▸ **Supplied information**
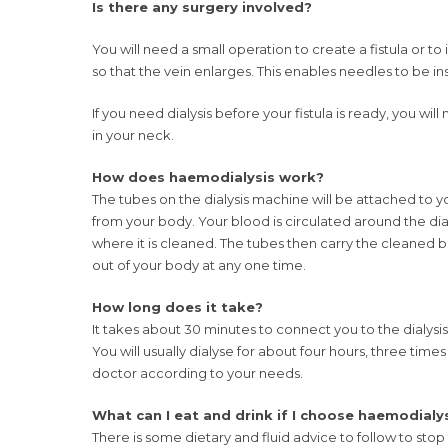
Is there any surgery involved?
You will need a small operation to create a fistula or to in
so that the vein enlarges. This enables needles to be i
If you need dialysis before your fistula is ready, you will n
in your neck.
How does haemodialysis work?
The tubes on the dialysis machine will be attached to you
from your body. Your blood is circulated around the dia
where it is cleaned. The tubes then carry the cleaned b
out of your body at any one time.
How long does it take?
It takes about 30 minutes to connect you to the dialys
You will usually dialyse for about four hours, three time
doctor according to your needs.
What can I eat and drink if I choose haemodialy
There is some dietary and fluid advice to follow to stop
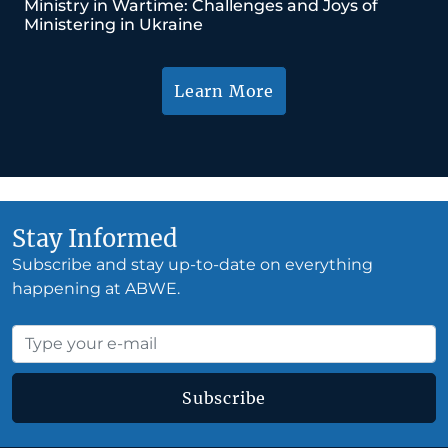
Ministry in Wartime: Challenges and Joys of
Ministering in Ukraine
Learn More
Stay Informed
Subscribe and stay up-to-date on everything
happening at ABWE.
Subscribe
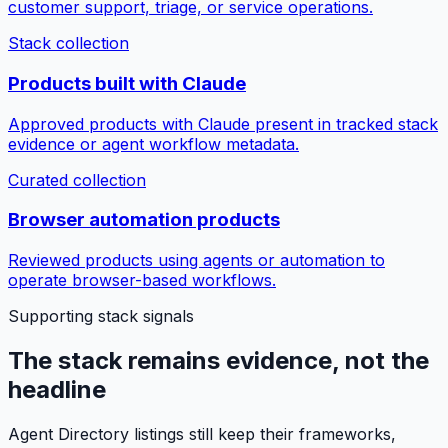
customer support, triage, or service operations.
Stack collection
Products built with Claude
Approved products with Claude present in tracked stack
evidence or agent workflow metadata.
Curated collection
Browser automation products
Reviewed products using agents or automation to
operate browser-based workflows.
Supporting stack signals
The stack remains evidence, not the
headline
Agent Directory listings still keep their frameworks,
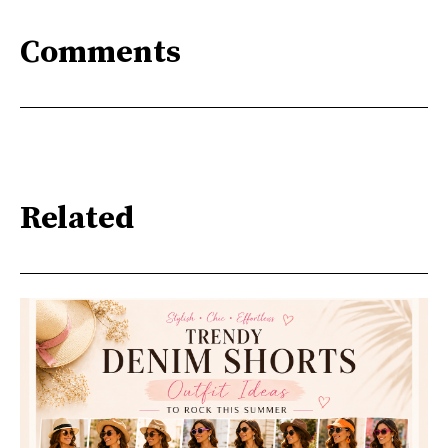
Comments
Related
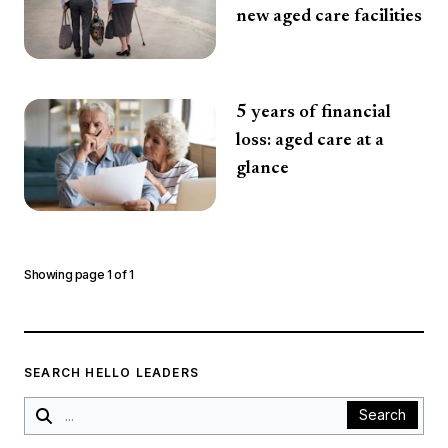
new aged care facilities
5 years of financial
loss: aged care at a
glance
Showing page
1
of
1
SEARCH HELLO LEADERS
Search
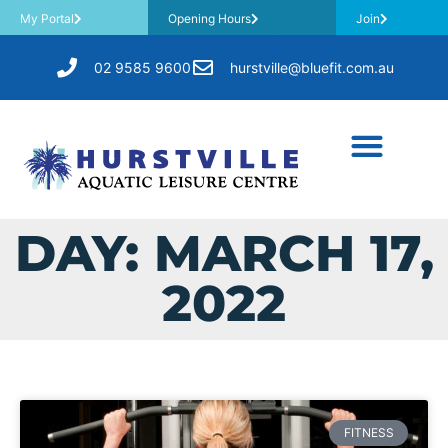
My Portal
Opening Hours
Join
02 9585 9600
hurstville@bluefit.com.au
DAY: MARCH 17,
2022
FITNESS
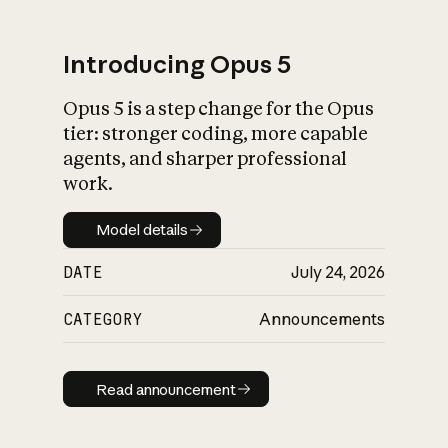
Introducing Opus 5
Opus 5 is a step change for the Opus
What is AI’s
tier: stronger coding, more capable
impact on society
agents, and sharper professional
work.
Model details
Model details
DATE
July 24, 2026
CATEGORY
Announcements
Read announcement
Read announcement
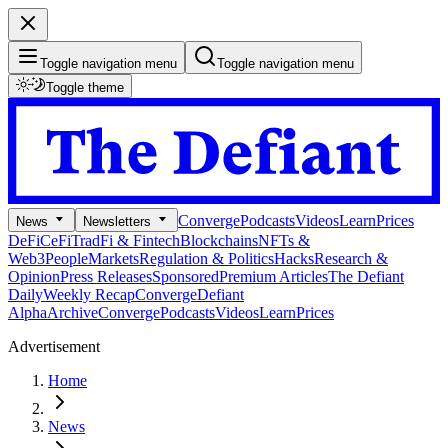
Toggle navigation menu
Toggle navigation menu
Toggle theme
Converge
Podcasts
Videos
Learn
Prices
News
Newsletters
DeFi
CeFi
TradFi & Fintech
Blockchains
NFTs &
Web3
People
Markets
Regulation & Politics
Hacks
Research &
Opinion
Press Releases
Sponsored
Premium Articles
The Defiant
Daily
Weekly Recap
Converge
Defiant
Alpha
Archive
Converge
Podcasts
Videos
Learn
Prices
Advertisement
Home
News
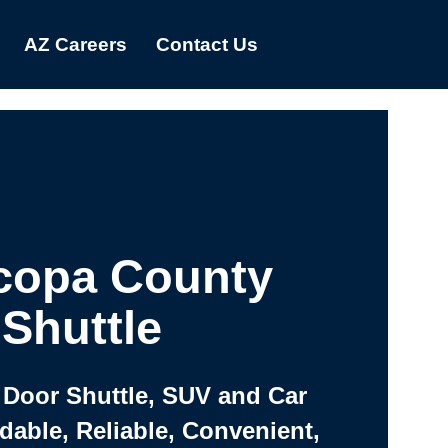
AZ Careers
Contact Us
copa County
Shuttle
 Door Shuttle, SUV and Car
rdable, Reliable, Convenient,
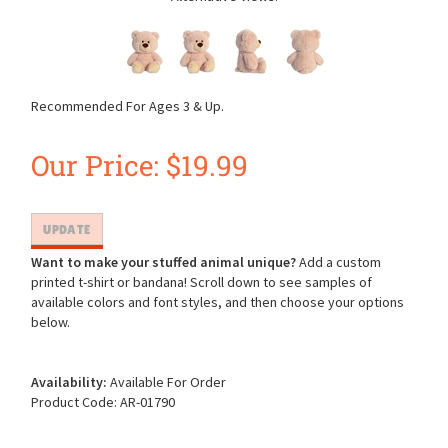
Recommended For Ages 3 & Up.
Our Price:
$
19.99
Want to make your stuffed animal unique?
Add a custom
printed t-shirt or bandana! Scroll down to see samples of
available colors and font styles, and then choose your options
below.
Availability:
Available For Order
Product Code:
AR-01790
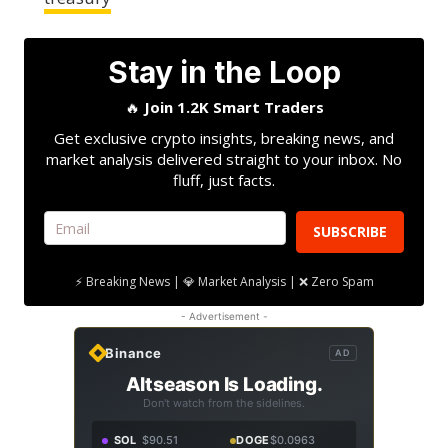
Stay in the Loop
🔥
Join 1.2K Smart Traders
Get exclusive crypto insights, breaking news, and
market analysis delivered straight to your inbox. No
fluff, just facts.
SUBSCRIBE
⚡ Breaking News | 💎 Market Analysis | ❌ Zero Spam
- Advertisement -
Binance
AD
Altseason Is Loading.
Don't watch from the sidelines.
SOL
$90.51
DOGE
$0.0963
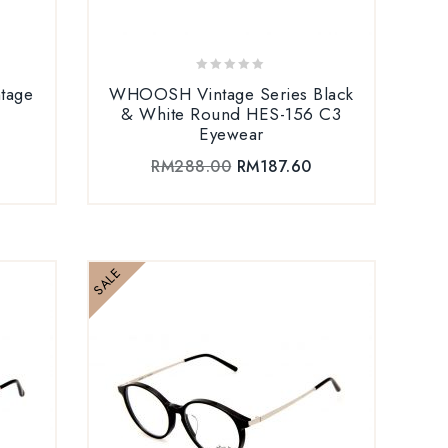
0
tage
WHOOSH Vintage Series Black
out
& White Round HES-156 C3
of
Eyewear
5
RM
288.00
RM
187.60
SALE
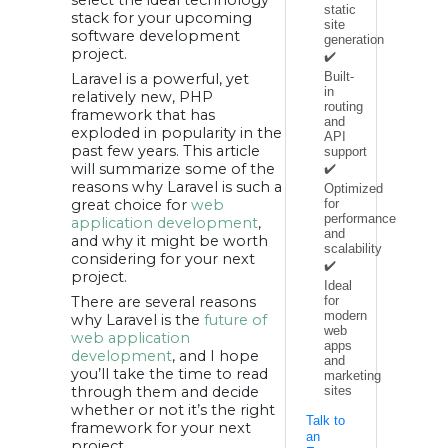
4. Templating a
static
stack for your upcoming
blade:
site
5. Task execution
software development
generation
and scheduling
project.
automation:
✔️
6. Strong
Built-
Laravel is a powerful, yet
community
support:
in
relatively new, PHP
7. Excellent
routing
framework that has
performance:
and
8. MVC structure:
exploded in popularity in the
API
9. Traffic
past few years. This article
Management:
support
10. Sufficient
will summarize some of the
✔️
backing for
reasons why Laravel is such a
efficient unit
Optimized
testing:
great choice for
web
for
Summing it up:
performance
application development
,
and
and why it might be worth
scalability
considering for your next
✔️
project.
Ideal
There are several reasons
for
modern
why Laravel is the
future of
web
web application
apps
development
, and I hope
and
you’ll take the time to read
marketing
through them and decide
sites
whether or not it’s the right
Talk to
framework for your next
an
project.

▸ **Assignment**
Please rewrite the items from the start through the line containing "How does haemodialysis work?", inclusive, replacing "fistula" with "access point" and changing nothing else. Leave out the pictures.

▸ **Solution**
Is there any surgery involved?
You will need a small operation to create a access point or to in
so that the vein enlarges. This enables needles to be i
If you need dialysis before your access point is ready, you will n
in your neck.
How does haemodialysis work?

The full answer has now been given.